Die Köchin deckte den Tisch.
    Der alte Alfred trug Gläser mit Zimt-Punsch auf. Man löschte das
elektrische Licht, zündete Kerzen an. Mutter und die Papageien sangen »Stille
Nacht, heilige Nacht«. Ich blies Posaune dazu. Mein Vater, in seinem geliebten
Plüschsessel, summte leise mit. Mir verging die Lust auf Musik, falsche Töne
mischten sich in mein Spiel.
    »Kind! Du kannst es doch! Einmal im Jahr!« rief Mama, aber mein
Vater winkte ab, sie solle mich in Ruhe lassen. Sehr sonderbar war das, legte
er doch gewöhnlich äußersten Wert auf Pflichterfüllung, vor allem, wo sie dem
Familienidyll diente.
    »Constanze, Cosima? Spielt ihr uns was Schönes?«
    Die Cocos setzten sich erneut ans Klavier, spielten eine Chaconne
von Bach. Sie gaben sich wirklich Mühe, und was geschah? Papa begann, mitten im
Vortrag seiner Töchter, vor sich hin zu reden. Meine Schwestern versuchten das
zu ignorieren, spielten tapfer weiter.
    »Gibt keinen Christbaumverkauf in der Stadt.«
    Meine Mutter legte eine Hand auf seine Schulter, er ließ sich davon nicht
beeindrucken.
    »Kein Glockenläuten. Keine Gottesdienste. Keine Christmetten.«
    Die Cocos brachen ihr Spiel irritiert ab. Man hörte ein blödes,
hohes Lachen, ein bizarres, fast gesungenes Hi-Hi-Hi. Das hätte ich fast
vergessen. Tante Hi-Hi-Hilde war zu Gast, eine alte, weißhaarige Frau. Manchmal
hatte sie noch klare Momente. Immer seltener.

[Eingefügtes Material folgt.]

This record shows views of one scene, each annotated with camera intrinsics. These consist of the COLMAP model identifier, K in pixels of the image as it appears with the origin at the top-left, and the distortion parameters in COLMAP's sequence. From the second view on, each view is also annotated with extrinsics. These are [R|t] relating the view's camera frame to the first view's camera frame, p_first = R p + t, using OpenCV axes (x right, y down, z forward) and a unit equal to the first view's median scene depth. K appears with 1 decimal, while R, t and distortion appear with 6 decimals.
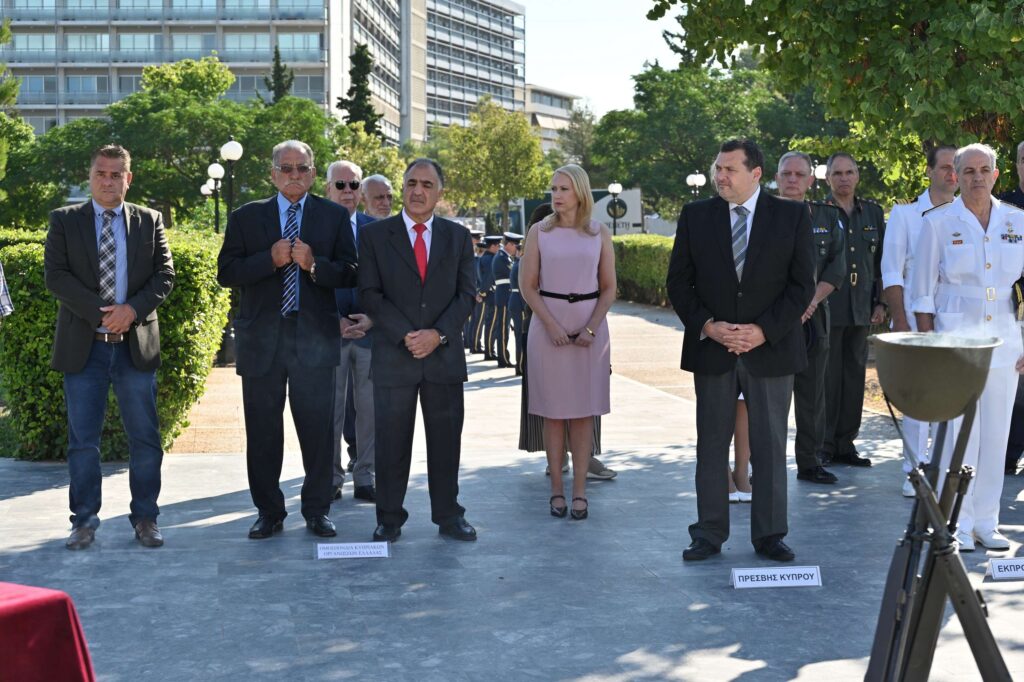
lens RADIAL K [[1816.6, 0, 511.9], [0, 1816.6, 341.0], [0, 0, 1]] dist [-0.024681, 0.000000]
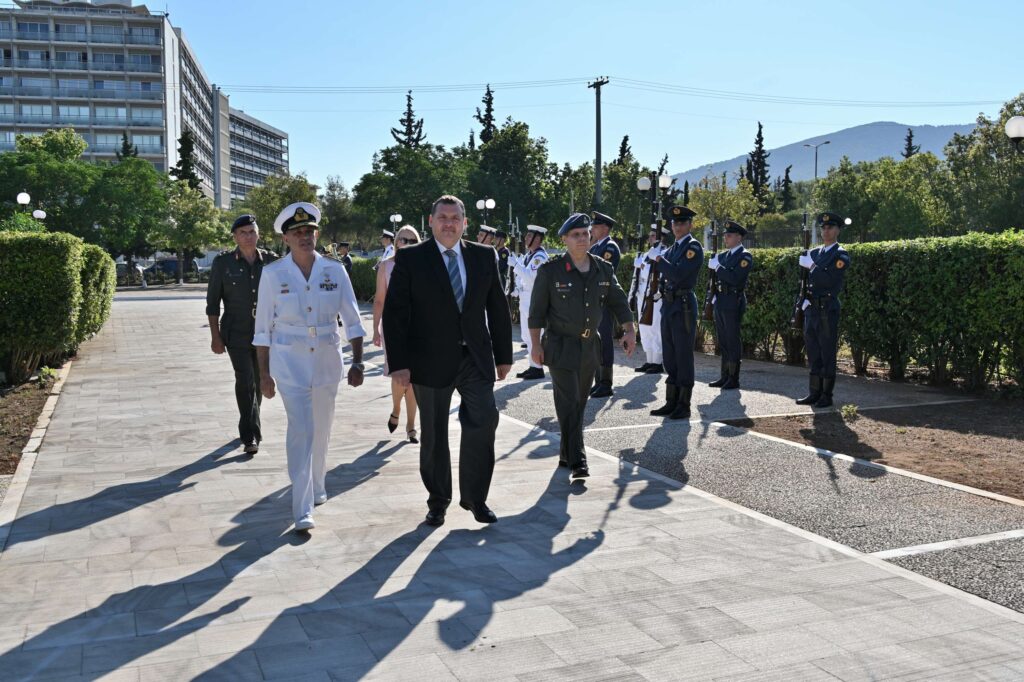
lens RADIAL K [[1018.6, 0, 511.2], [0, 1018.6, 340.9], [0, 0, 1]] dist [0.003339, 0.000000]
pose [[0.975871, -0.018509, 0.217564, -0.009001], [0.015096, 0.999736, 0.017339, -0.004835], [-0.217827, -0.013636, 0.975892, 0.135079]]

    »Wir sind doch nie in eine Christmette gegangen«, sagte meine
Mutter. »Du wolltest ja nie.«
    »Die Kirchen sind alle unbenutzbar geworden. Un-be-nutz-bar …«
    Tante Hilde: »Hihihi.«
    »Ich war in der Stadt. Ich …« Papa stockte, wirkte erschüttert.
»Finsternis. Rabenschwarz. Vernagelte Fenster, überall Schutt, verkohlte
Balken …« Er machte uns Kindern Angst mit seinem Gerede.
    »Ist eben, wie es ist. Danken wir für das, was wir haben!« Mama
strich ihm durchs Haar, eine ungewöhnlich zärtliche Geste, wie sie noch vor
Monaten in unserem Beisein schwer denkbar gewesen wäre. Die Köchin meldete, der
Abendtisch sei angerichtet. Das Personal war dezimiert worden. Der Gärtner arbeitete
jetzt halbtags in der Fabrik, ebenso die Putzfrauen. Meine Erzieher war ich
auch los. Wer weiß, wo sie jetzt waren, welchen heiligen Dienst an Deutschland
sie verrichten mußten.
    Das Diner begann mit einer schlichten Kartoffelsuppe. Tante Hilde
fand überraschend vieles sehr lustig, immer wieder grellte ihr Hi-hi-hi durch
den Raum. Und was noch gespenstischer war: Mein Vater lachte leise mit. Gegen
neun Uhr kam Keferloher, mit seinem Sohn Lukian.
    Ich weiß nicht mehr genau, ob Volker, Keferlohers Erstgeborener, zu
diesem Zeitpunkt bereits gefallen war, ich glaube schon. Darüber redete man
nicht. Langstielige Gläser wurden ausgeteilt, zwei Flaschen Sekt geöffnet,
vielleicht sogar Champagner, der Unterschied war mir damals nicht bewußt, aber
unser Keller war noch voll, es könnte Champagner gewesen sein.